Rick Santorum, one of Romney's likely rivals, released a statement immediately following the speech deeming the Massachusetts health care law "the precursor to national socialized medicine."

"Both Romneycare and Obamacare infringe upon individual freedom and exponentially increase the government's healthcare cost burden," he said. "Romneycare has, in fact, not made healthcare better or saved costs in Massachusetts. It's done just the opposite. This is not a failure of execution, but a lack of foresight on Governor Romney's part to understand the implications of his policy proposals. We need leaders who believe in the American people again, not the power of government to solve our problems."

During a question and answer period following Romney's address, he said the Massachusetts law "wasn't perfect," adding that there were "a number of things" the state could have done differently. But he said he was proud that he signed a law that helped get residents insured and was in the interest of the people of Massachusetts.

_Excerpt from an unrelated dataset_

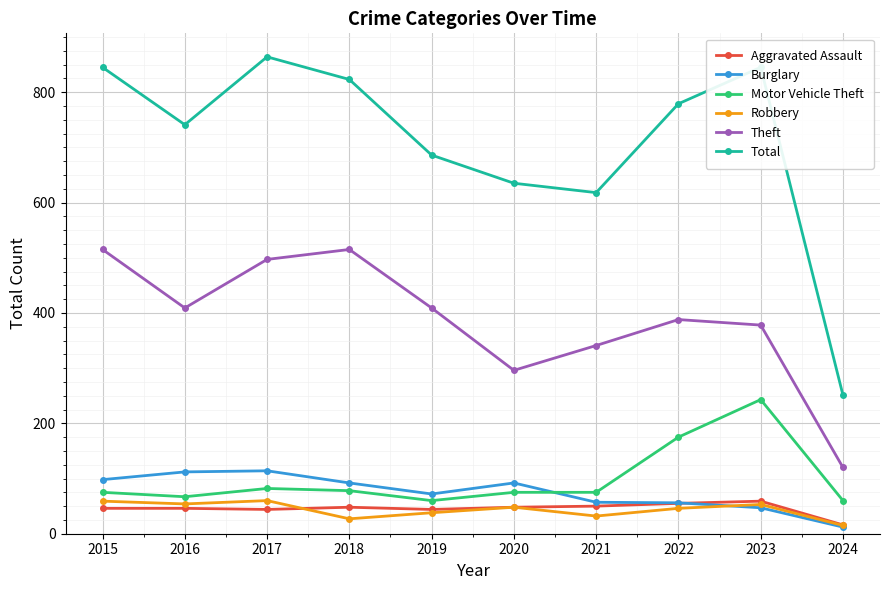

What is the value of the Motor Vehicle Theft point at the 4th from the left?

78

In advance of the speech, which the Romney campaign billed as major, the conservative Wall Street Journal editorial page hammered the Massachusetts Republican on the issue, writing: "Mr. Romney now claims ObamaCare should be repealed, but his failure to explain his own role or admit any errors suggests serious flaws both in his candidacy and as a potential President."

Those on the left, meanwhile, pointed to Romney's past statements seemingly in support of a federal mandate, including a 1994 statement that he would back a federal bill that included a mandate. In 2007, Romney said that once states try out their own plans, "we'll end up with a nation that's taken a mandate approach."

The individual mandate is at the center of conservative Constitutional challenges to the health care law.